- MATERIAL PROVIDED
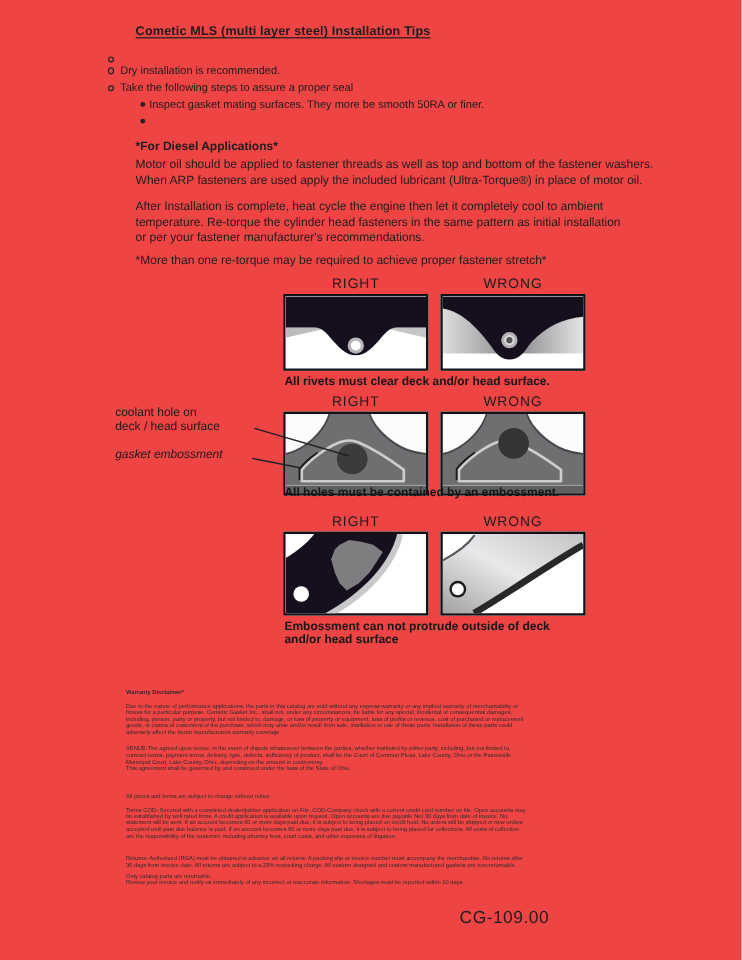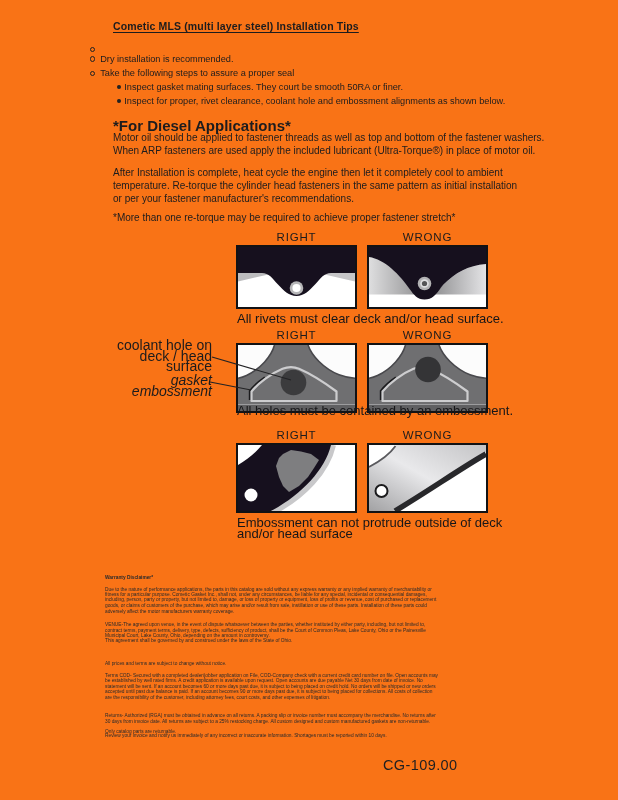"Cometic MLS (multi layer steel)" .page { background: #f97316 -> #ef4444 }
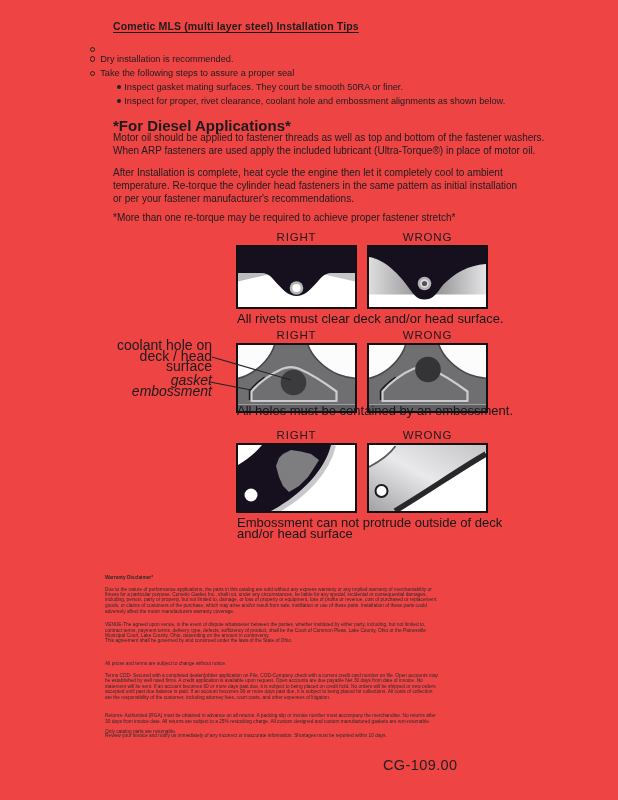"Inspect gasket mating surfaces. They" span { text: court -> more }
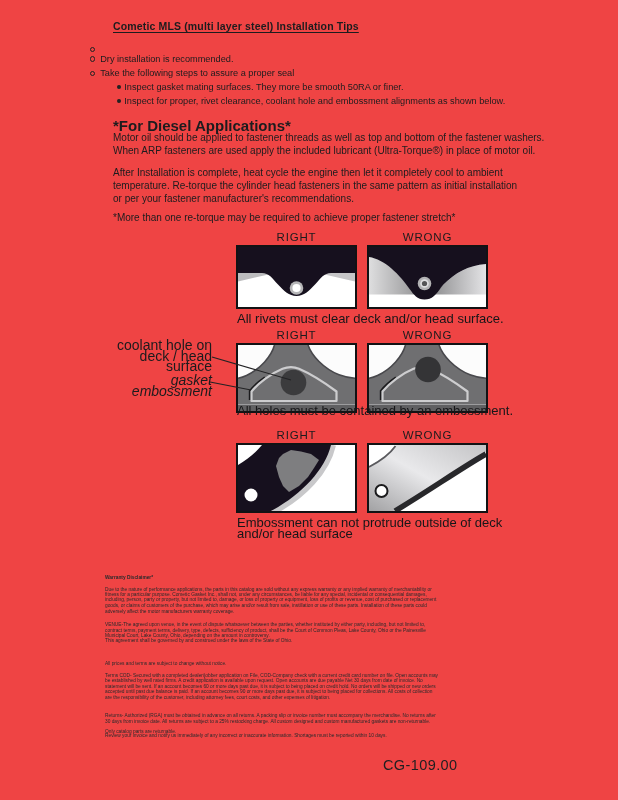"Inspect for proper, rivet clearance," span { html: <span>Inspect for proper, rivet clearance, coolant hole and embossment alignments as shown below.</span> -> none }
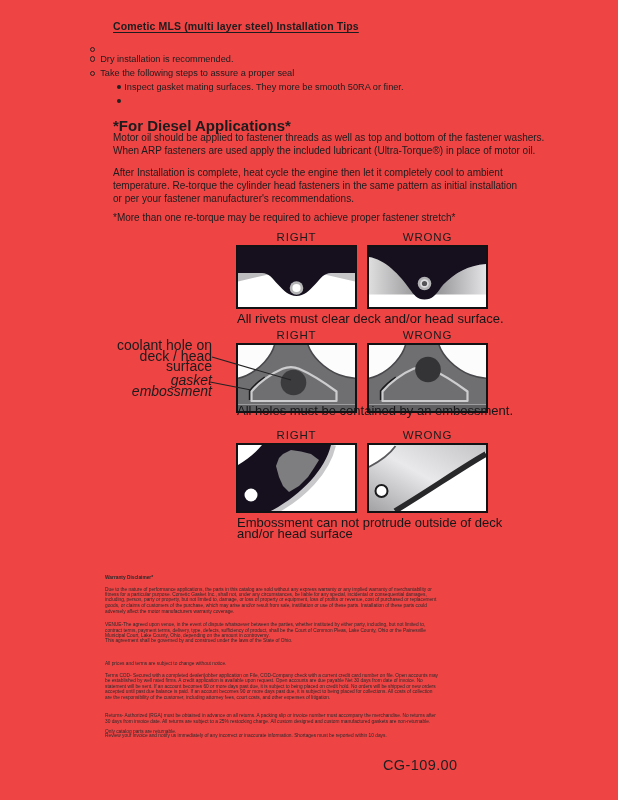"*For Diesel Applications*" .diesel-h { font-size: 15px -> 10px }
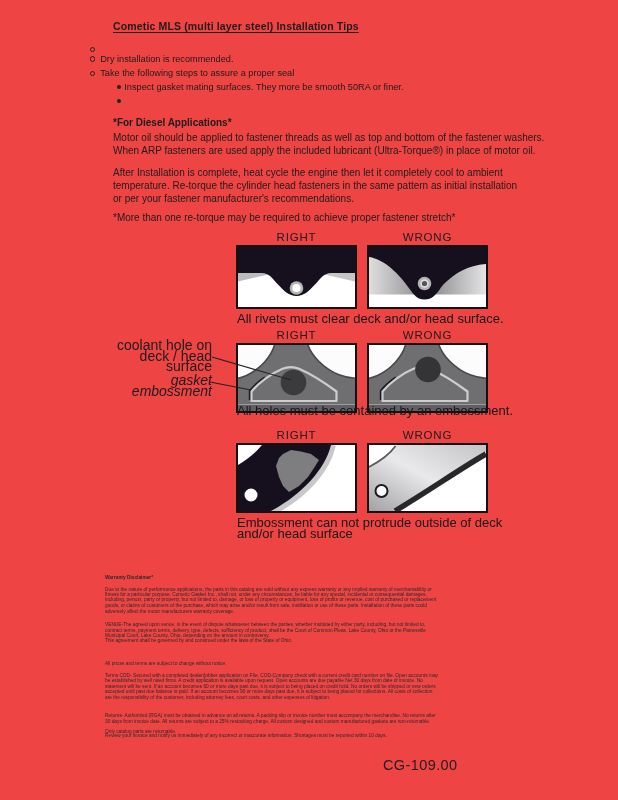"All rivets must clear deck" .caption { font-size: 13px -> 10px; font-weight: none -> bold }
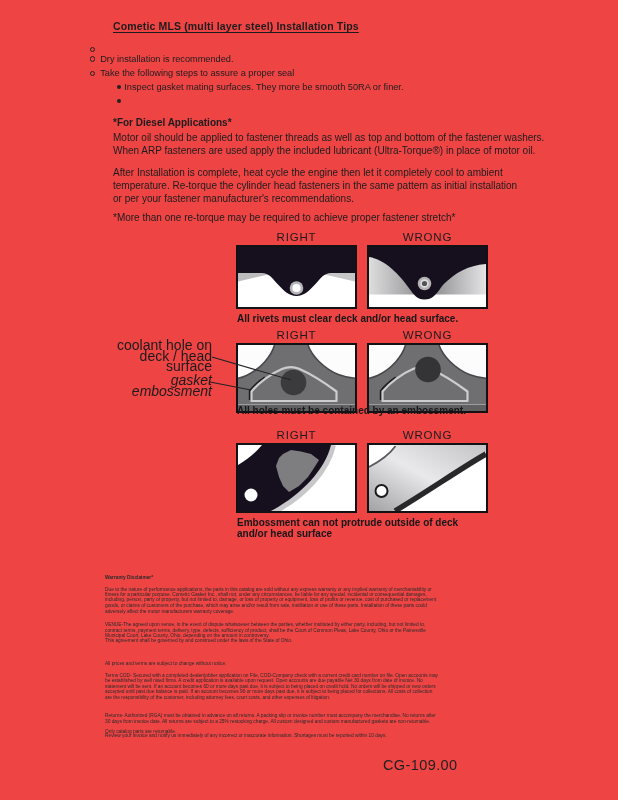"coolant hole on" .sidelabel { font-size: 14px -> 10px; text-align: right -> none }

- TASK REQUIREMENTS
No pictures should appear in the copy, and each record above is to be returned exactly.

- WRITTEN SOLUTION
"Cometic MLS (multi layer steel)" .page { background: #f97316 -> #ef4444 }
"Inspect gasket mating surfaces. They" span { text: court -> more }
"Inspect for proper, rivet clearance," span { html: <span>Inspect for proper, rivet clearance, coolant hole and embossment alignments as shown below.</span> -> none }
"*For Diesel Applications*" .diesel-h { font-size: 15px -> 10px }
"All rivets must clear deck" .caption { font-size: 13px -> 10px; font-weight: none -> bold }
"coolant hole on" .sidelabel { font-size: 14px -> 10px; text-align: right -> none }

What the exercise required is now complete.